• Items listed in a dataset:
•••

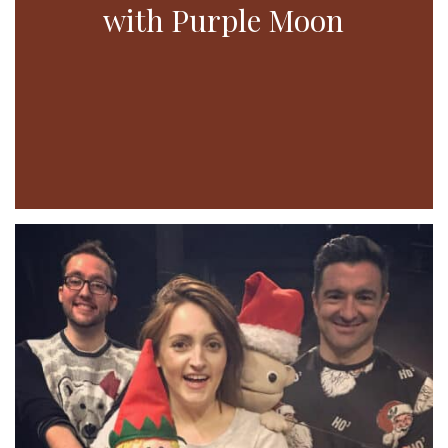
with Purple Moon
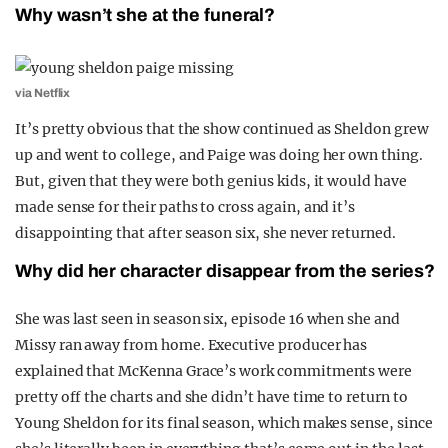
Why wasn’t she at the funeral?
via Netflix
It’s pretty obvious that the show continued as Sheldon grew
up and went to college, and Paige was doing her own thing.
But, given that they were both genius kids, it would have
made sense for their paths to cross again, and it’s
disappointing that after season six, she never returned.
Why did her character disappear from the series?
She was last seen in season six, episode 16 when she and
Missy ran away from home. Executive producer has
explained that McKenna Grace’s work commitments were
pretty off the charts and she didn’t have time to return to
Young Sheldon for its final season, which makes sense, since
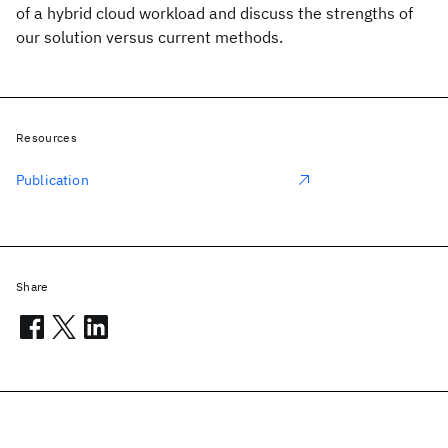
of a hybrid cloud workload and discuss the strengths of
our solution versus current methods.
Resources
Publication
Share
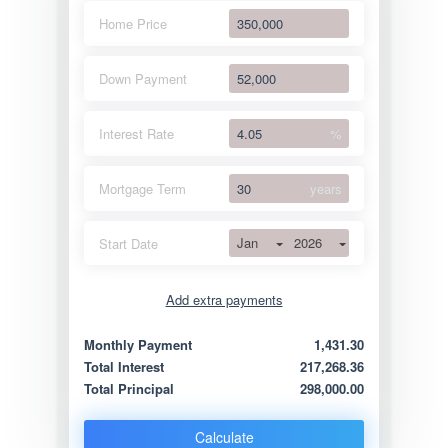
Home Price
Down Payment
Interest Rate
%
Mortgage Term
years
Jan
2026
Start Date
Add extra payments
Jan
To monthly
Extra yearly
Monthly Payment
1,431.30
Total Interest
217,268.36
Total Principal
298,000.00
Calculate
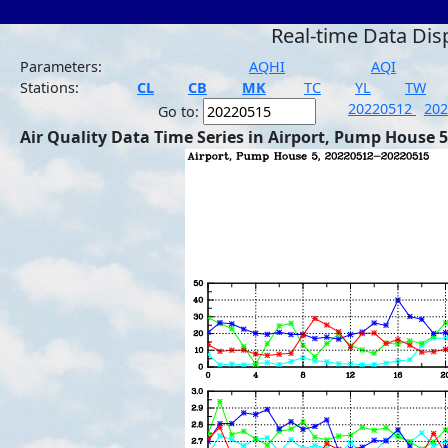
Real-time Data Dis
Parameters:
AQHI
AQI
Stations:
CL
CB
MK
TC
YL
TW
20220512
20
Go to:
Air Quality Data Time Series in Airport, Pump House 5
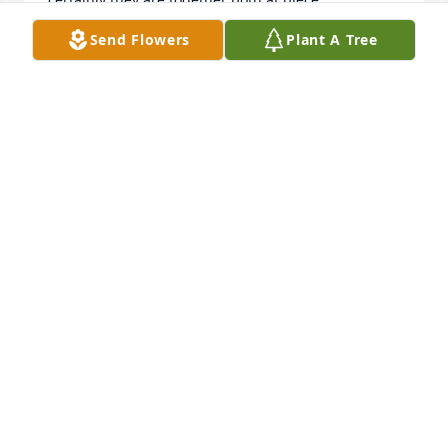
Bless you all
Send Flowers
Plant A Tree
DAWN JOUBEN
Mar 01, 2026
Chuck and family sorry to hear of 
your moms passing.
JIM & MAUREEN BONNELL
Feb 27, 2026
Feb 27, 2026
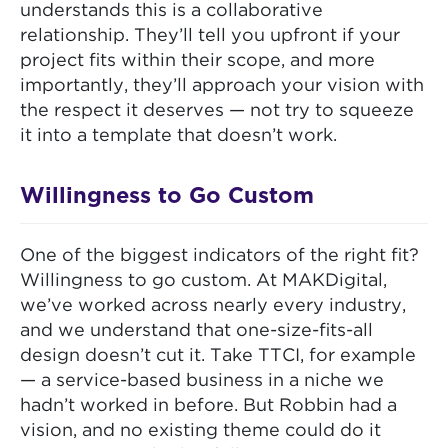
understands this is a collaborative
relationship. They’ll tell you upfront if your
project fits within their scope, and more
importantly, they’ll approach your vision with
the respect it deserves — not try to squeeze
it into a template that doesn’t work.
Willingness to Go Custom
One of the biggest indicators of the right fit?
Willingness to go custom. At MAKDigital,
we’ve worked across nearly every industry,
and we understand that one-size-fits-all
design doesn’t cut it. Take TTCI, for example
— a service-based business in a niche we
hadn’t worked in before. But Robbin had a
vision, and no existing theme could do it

•••

• WORK REQUEST:
Copy the lines above word for word, from the line containing "of a hybrid" through the last line, with both of those lines included. Leave the pictures out of your copy.

• OUTPUT FOR THIS TASK:
of a hybrid cloud workload and discuss the strengths of
our solution versus current methods.
Resources
Publication
Share
Home Price
Down Payment
Interest Rate
%
Mortgage Term
years
Jan
2026
Start Date
Add extra payments
Jan
To monthly
Extra yearly
Monthly Payment
1,431.30
Total Interest
217,268.36
Total Principal
298,000.00
Calculate
Real-time Data Dis
Parameters:
AQHI
AQI
Stations:
CL
CB
MK
TC
YL
TW
20220512
20
Go to:
Air Quality Data Time Series in Airport, Pump House 5
Bless you all
Send Flowers
Plant A Tree
DAWN JOUBEN
Mar 01, 2026
Chuck and family sorry to hear of 
your moms passing.
JIM & MAUREEN BONNELL
Feb 27, 2026
Feb 27, 2026
understands this is a collaborative
relationship. They’ll tell you upfront if your
project fits within their scope, and more
importantly, they’ll approach your vision with
the respect it deserves — not try to squeeze
it into a template that doesn’t work.
Willingness to Go Custom
One of the biggest indicators of the right fit?
Willingness to go custom. At MAKDigital,
we’ve worked across nearly every industry,
and we understand that one-size-fits-all
design doesn’t cut it. Take TTCI, for example
— a service-based business in a niche we
hadn’t worked in before. But Robbin had a
vision, and no existing theme could do it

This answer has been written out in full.